When the string "text" appears in a line of the records, show the whole line.
─── Data listing ───
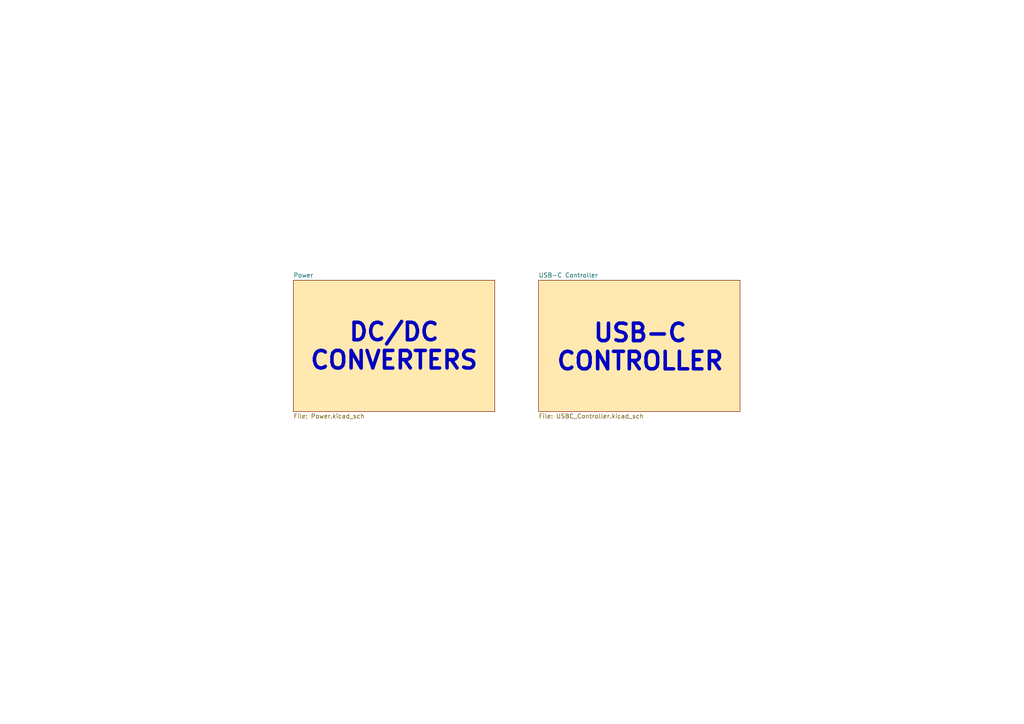
<source format=kicad_sch>
(kicad_sch
	(version 20231120)
	(generator "eeschema")
	(generator_version "8.0")
	(uuid "a0364f94-5ed8-47e2-8798-821b42abcf30")
	(paper "A4")
	(title_block
		(title "Battery Pack Board")
		(date "2024-09-21")
		(rev "1.0")
		(company "WM")
	)
	(lib_symbols)
	(text "DC/DC\nCONVERTERS"
		(exclude_from_sim no)
		(at 114.3 100.584 0)
		(effects
			(font
				(size 5.08 5.08)
				(thickness 1.016)
				(bold yes)
			)
		)
		(uuid "74d31171-da14-4d98-84c5-cc03285a0759")
	)
	(text "USB-C\nCONTROLLER"
		(exclude_from_sim no)
		(at 185.674 100.838 0)
		(effects
			(font
				(size 5.08 5.08)
				(bold yes)
			)
		)
		(uuid "a1acbef9-6672-4c25-83e5-a530b7d40a9c")
	)
	(sheet
		(at 85.09 81.28)
		(size 58.42 38.1)
		(fields_autoplaced yes)
		(stroke
			(width 0.1524)
			(type solid)
		)
		(fill
			(color 255 233 176 1.0000)
		)
		(uuid "0373783e-36ce-4f70-939b-b67c3ae1ec29")
		(property "Sheetname" "Power"
			(at 85.09 80.5684 0)
			(effects
				(font
					(size 1.27 1.27)
				)
				(justify left bottom)
			)
		)
		(property "Sheetfile" "Power.kicad_sch"
			(at 85.09 119.9646 0)
			(effects
				(font
					(size 1.27 1.27)
				)
				(justify left top)
			)
		)
		(instances
			(project "Battery_Pack_Board"
				(path "/a0364f94-5ed8-47e2-8798-821b42abcf30"
					(page "4")
				)
			)
		)
	)
	(sheet
		(at 156.21 81.28)
		(size 58.42 38.1)
		(fields_autoplaced yes)
		(stroke
			(width 0.1524)
			(type solid)
		)
		(fill
			(color 255 233 176 1.0000)
		)
		(uuid "9cd260a8-af4b-4534-a7f8-2c3f330e1310")
		(property "Sheetname" "USB-C Controller"
			(at 156.21 80.5684 0)
			(effects
				(font
					(size 1.27 1.27)
				)
				(justify left bottom)
			)
		)
		(property "Sheetfile" "USBC_Controller.kicad_sch"
			(at 156.21 119.9646 0)
			(effects
				(font
					(size 1.27 1.27)
				)
				(justify left top)
			)
		)
		(instances
			(project "Battery_Pack_Board"
				(path "/a0364f94-5ed8-47e2-8798-821b42abcf30"
					(page "2")
				)
			)
		)
	)
	(sheet_instances
		(path "/"
			(page "1")
		)
	)
)

</source>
───
Output of the task ->
	(text "DC/DC\nCONVERTERS"
	(text "USB-C\nCONTROLLER"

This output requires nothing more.